The authors noted that planning from textual queries was consistently easier compared to planning from visuals across all models evaluated, underscoring the challenges of visual-centric GUI tasks. They further analyzed model performance across various software applications and action categories, identifying strengths and weaknesses. Additionally, they demonstrated that augmenting multimodal models with tools like optical character recognition (OCR) or segmentation of meaning (SoM) could notably enhance action execution capabilities.
Applications
The paper highlighted VideoGUI as a pivotal resource for advancing GUI automation research and applications. It effectively identifies current limitations in existing models and systems, focusing on challenges like visual reasoning, procedural planning, and action execution.

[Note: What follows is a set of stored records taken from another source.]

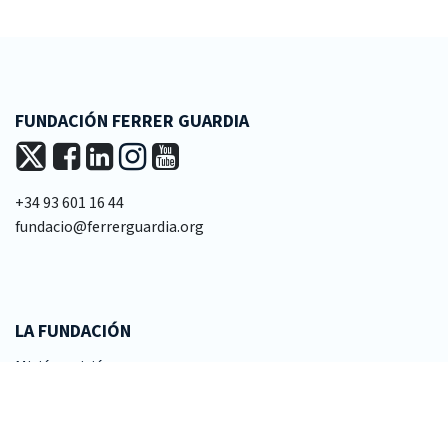
FUNDACIÓN FERRER GUARDIA
+34 93 601 16 44
fundacio@ferrerguardia.org
LA FUNDACIÓN
Misión y visión
Patronato
Equipo técnico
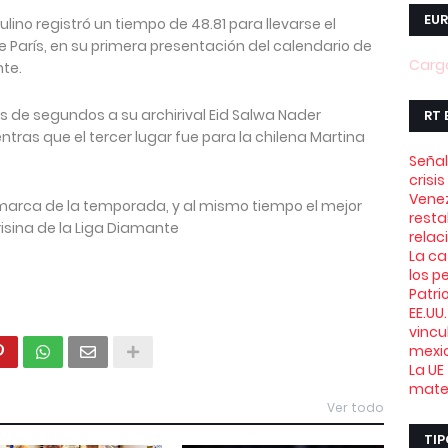
EUR
lino registró un tiempo de 48.81 para llevarse el
e París, en su primera presentación del calendario de
Carga
te.
s de segundos a su archirival Eid Salwa Nader
RT 
ntras que el tercer lugar fue para la chilena Martina
Señal
crisi
Venez
 marca de la temporada, y al mismo tiempo el mejor
resta
risina de la Liga Diamante
relac
La ca
los p
Patri
EE.UU
vincu
mexi
La UE
mater
Ver todo
TIP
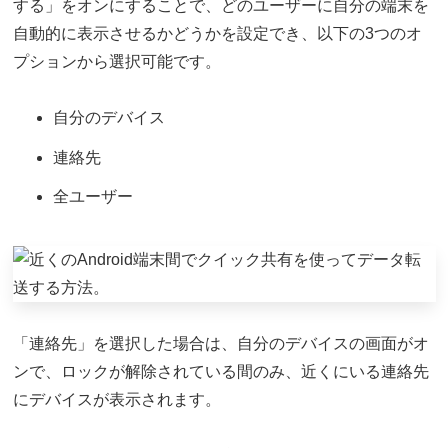
する」をオンにすることで、どのユーザーに自分の端末を
自動的に表示させるかどうかを設定でき、以下の3つのオ
プションから選択可能です。
自分のデバイス
連絡先
全ユーザー
「連絡先」を選択した場合は、自分のデバイスの画面がオ
ンで、ロックが解除されている間のみ、近くにいる連絡先
にデバイスが表示されます。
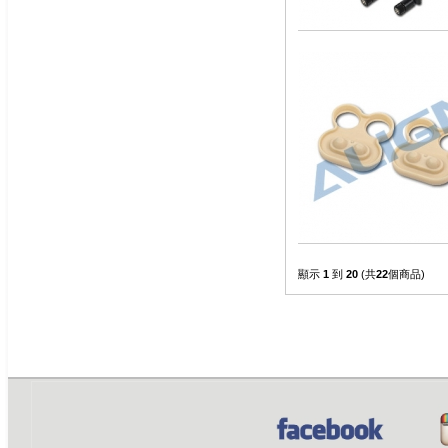
顯示
1
到
20
(共
22
個商品)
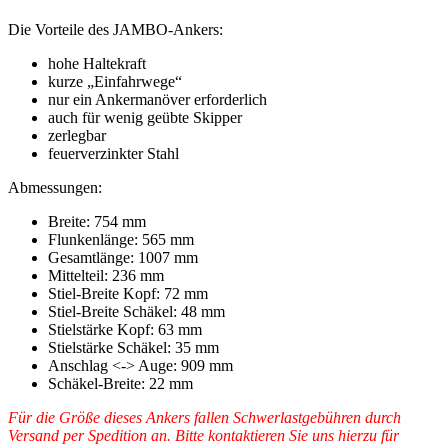
Die Vorteile des JAMBO-Ankers:
hohe Haltekraft
kurze „Einfahrwege“
nur ein Ankermanöver erforderlich
auch für wenig geübte Skipper
zerlegbar
feuerverzinkter Stahl
Abmessungen:
Breite: 754 mm
Flunkenlänge: 565 mm
Gesamtlänge: 1007 mm
Mittelteil: 236 mm
Stiel-Breite Kopf: 72 mm
Stiel-Breite Schäkel: 48 mm
Stielstärke Kopf: 63 mm
Stielstärke Schäkel: 35 mm
Anschlag <-> Auge: 909 mm
Schäkel-Breite: 22 mm
Für die Größe dieses Ankers fallen Schwerlastgebühren durch
Versand per Spedition an. Bitte kontaktieren Sie uns hierzu für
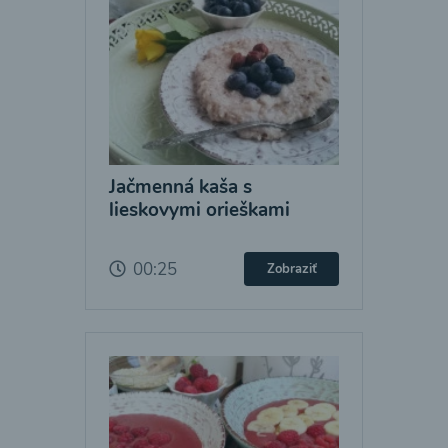
Jačmenná kaša s
lieskovymi orieškami
00:25
Zobraziť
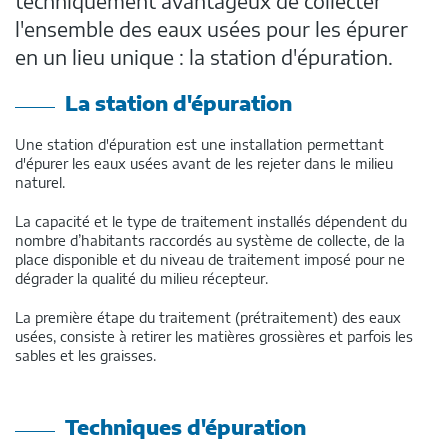
techniquement avantageux de collecter
l'ensemble des eaux usées pour les épurer
en un lieu unique : la station d'épuration.
La station d'épuration
Une station d'épuration est une installation permettant
d'épurer les eaux usées avant de les rejeter dans le milieu
naturel.
La capacité et le type de traitement installés dépendent du
nombre d’habitants raccordés au système de collecte, de la
place disponible et du niveau de traitement imposé pour ne
dégrader la qualité du milieu récepteur.
La première étape du traitement (prétraitement) des eaux
usées, consiste à retirer les matières grossières et parfois les
sables et les graisses.
Techniques d'épuration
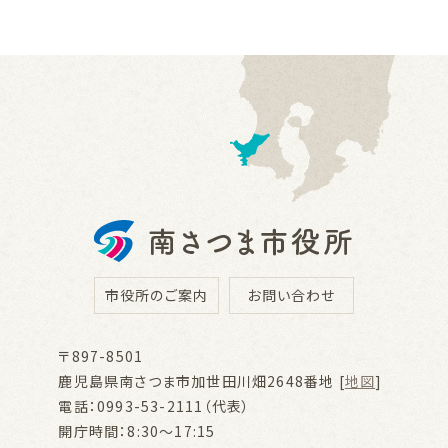
市役所のご案内
お問い合わせ
〒897-8501
鹿児島県南さつま市加世田川畑2648番地 [
地図
]
電話：0993-53-2111（代表）
開庁時間：8:30～17:15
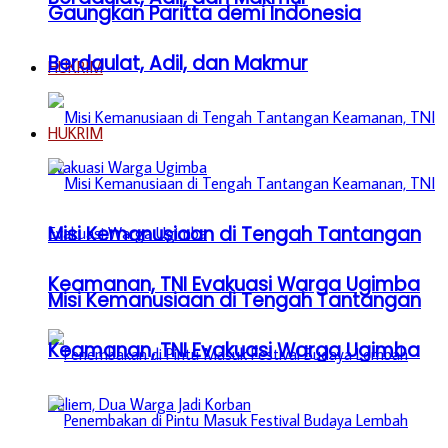
Gaungkan Paritta demi Indonesia
Berdaulat, Adil, dan Makmur
HUKRIM
HUKRIM
Misi Kemanusiaan di Tengah Tantangan
Keamanan, TNI Evakuasi Warga Ugimba
Misi Kemanusiaan di Tengah Tantangan
Keamanan, TNI Evakuasi Warga Ugimba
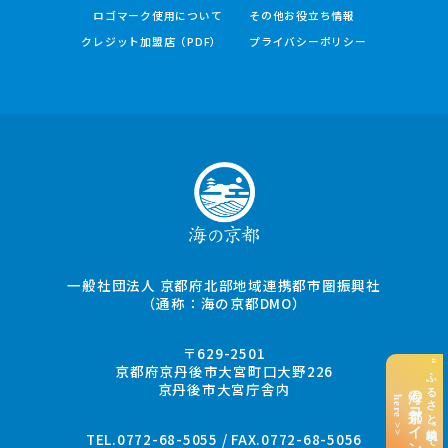
ロゴマーク使用について
その他お役立ち情報
クレジット加盟店（PDF）
プライバシーポリシー
一般社団法人 京都府北部地域連携都市圏振興社
（通称：海の京都DMO）
〒629-2501
“ふるさと納税”でお支払い
京都府京丹後市大宮町口大野226
京丹後市大宮庁舎内
海の京都コイン
here >>
TEL.0772-68-5055 / FAX.0772-68-5056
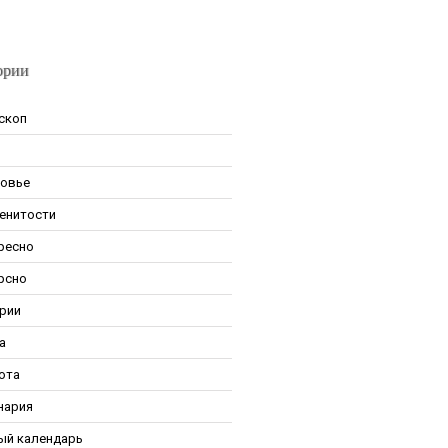
ории
скоп
овье
енитости
ресно
рсно
рии
а
ота
нария
ый календарь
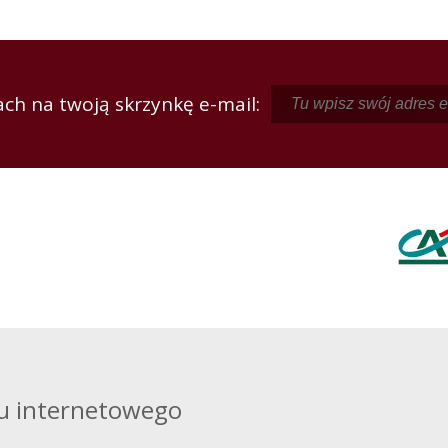
ch na twoją skrzynkę e-mail:
u internetowego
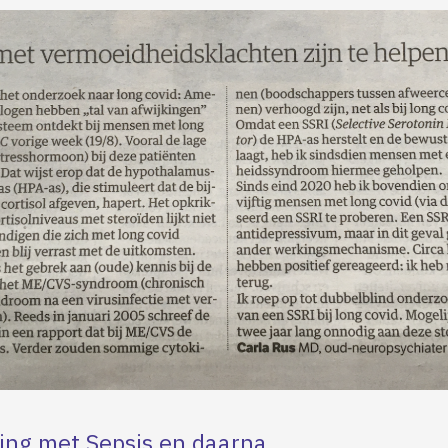
ng met Sepsis en daarna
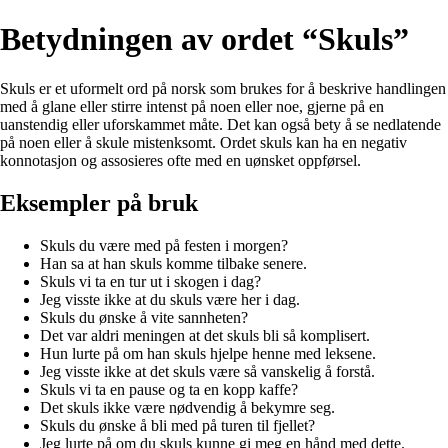
Betydningen av ordet “Skuls”
Skuls er et uformelt ord på norsk som brukes for å beskrive handlingen
med å glane eller stirre intenst på noen eller noe, gjerne på en
uanstendig eller uforskammet måte. Det kan også bety å se nedlatende
på noen eller å skule mistenksomt. Ordet skuls kan ha en negativ
konnotasjon og assosieres ofte med en uønsket oppførsel.
Eksempler på bruk
Skuls du være med på festen i morgen?
Han sa at han skuls komme tilbake senere.
Skuls vi ta en tur ut i skogen i dag?
Jeg visste ikke at du skuls være her i dag.
Skuls du ønske å vite sannheten?
Det var aldri meningen at det skuls bli så komplisert.
Hun lurte på om han skuls hjelpe henne med leksene.
Jeg visste ikke at det skuls være så vanskelig å forstå.
Skuls vi ta en pause og ta en kopp kaffe?
Det skuls ikke være nødvendig å bekymre seg.
Skuls du ønske å bli med på turen til fjellet?
Jeg lurte på om du skuls kunne gi meg en hånd med dette.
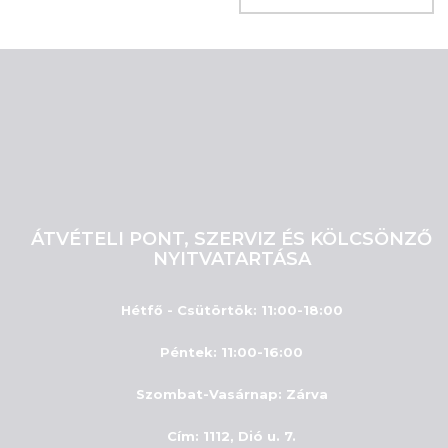
ÁTVÉTELI PONT, SZERVIZ ÉS KÖLCSÖNZŐ
NYITVATARTÁSA
Hétfő - Csütörtök: 11:00-18:00
Péntek: 11:00-16:00
Szombat-Vasárnap
:
Zárva
Cím: 1112, Dió u. 7.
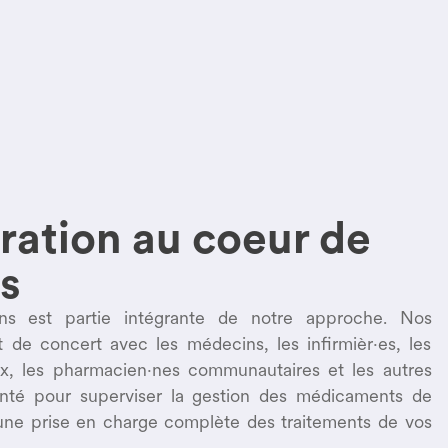
ration au coeur de
rs
ins est partie intégrante de notre approche. Nos
t de concert avec les médecins, les infirmièr·es, les
x, les pharmacien·nes communautaires et les autres
santé pour superviser la gestion des médicaments de
 une prise en charge complète des traitements de vos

Moreover, VideoGUI inspires the development of innovative models and methods harnessing multi-modal inputs and outputs, including instructional videos, screenshots, and UI elements. It is expected to facilitate the creation of realistic and interactive GUI assistants supporting users in tasks such as media creation, editing, and browsing, thereby boosting productivity and fostering creativity in interactive environments.
Conclusion
In summary, the novel benchmark demonstrated its effectiveness in advancing GUI automation. It offered high-quality annotations derived from human demonstrations and comprehensive evaluation metrics across various levels and dimensions. Additionally, it underscored the notable gap between current state-of-the-art models and desired performance levels, highlighting both challenges and opportunities for future research and applications in this field.
*Important notice: arXiv publishes preliminary scientific reports that are not peer-reviewed and, therefore, should not be regarded as definitive, used to guide development decisions, or treated as established information in the field of artificial intelligence research.